Google launches open-source project for Cardboard VR viewer

Developers can now build experiences for the no-frills virtual reality device.
Written by Aimee Chanthadavong, Contributor on

Google has released an open source project for its Google Cardboard to allow developers to build additional experiences and add support to their apps for various smartphone screen solutions and configurations.

As part of the project, Google has released libraries for developers to build their Cardboard apps for Apple iOS and Android. The libraries support virtual reality (VR) features such as motion tracking, lens distortion rendering, and user interaction via the viewer button.

An Android QR code library has also been included, Google said, pointing out that it will mean apps can be paired with any Cardboard viewer without the need for the Cardboard app.

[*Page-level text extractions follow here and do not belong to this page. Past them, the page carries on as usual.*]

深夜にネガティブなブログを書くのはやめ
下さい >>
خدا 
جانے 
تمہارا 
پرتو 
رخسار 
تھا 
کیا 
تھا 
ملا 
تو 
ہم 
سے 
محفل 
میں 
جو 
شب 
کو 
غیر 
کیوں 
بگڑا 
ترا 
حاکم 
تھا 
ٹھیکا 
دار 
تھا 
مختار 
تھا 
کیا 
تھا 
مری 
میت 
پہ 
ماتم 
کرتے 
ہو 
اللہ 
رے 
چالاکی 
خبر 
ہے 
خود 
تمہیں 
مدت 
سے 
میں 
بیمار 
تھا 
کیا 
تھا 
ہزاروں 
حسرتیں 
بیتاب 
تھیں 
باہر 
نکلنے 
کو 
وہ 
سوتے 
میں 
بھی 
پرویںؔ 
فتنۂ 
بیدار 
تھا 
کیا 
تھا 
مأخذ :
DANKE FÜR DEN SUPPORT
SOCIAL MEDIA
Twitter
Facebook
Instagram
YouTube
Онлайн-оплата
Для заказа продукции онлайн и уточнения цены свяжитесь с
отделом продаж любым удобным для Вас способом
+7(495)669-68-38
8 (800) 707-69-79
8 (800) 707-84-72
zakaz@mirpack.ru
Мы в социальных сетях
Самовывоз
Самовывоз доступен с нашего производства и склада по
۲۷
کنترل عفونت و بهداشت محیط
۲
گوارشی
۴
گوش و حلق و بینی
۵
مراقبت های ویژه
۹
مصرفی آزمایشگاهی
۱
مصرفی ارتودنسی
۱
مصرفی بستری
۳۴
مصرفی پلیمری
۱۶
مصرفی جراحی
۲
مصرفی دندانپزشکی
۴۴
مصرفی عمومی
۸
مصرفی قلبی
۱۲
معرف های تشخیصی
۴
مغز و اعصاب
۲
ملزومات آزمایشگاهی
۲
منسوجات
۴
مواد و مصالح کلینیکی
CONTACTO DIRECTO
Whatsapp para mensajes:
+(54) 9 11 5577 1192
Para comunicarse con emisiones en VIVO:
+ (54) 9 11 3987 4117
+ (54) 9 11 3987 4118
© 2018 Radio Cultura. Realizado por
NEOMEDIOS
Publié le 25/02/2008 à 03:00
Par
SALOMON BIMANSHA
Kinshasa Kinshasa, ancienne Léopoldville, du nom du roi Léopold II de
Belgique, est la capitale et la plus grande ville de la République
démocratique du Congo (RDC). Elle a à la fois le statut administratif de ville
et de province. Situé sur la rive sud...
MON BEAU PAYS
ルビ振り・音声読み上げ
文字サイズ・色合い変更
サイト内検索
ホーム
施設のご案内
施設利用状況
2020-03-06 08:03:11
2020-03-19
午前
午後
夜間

"An open source model will enable the community to continue to improve Cardboard support and expand its capabilities, for example adding support for new smartphone display configurations and Cardboard viewers as they become available," Google AR and VR product manager Jeffrey Chen wrote in the blog.

"We'll continue to contribute to the Cardboard open source project by releasing new features, including an SDK package for Unity."

See also: Google Cardboard: The smart person's guide (TechRepublic)

The launch of the project comes five years after Google first introduced Cardboard, and follows on from Google's Cardboard Manufacture Kit, a separate open source project that enabled third-party manufacturers to design and build their own compatible virtual reality viewers (VR).

Chen noted however, that while the overall usage of Cardboard has declined and Google is no longer actively developing the Google VR software development kit, he said making Cardboard open-source will cater for the consistent usage of Cardboard for entertainment and education experiences, such as YouTube and Expeditions.

Back in 2017, Google also opened up its Daydream VR headset up to developers. Although, it was not enough to keep people interested in the VR device, which resulted in the company waving goodbye to Daydream last month. Google admitted its Daydream VR program didn't catch on and therefore decided to end it altogether.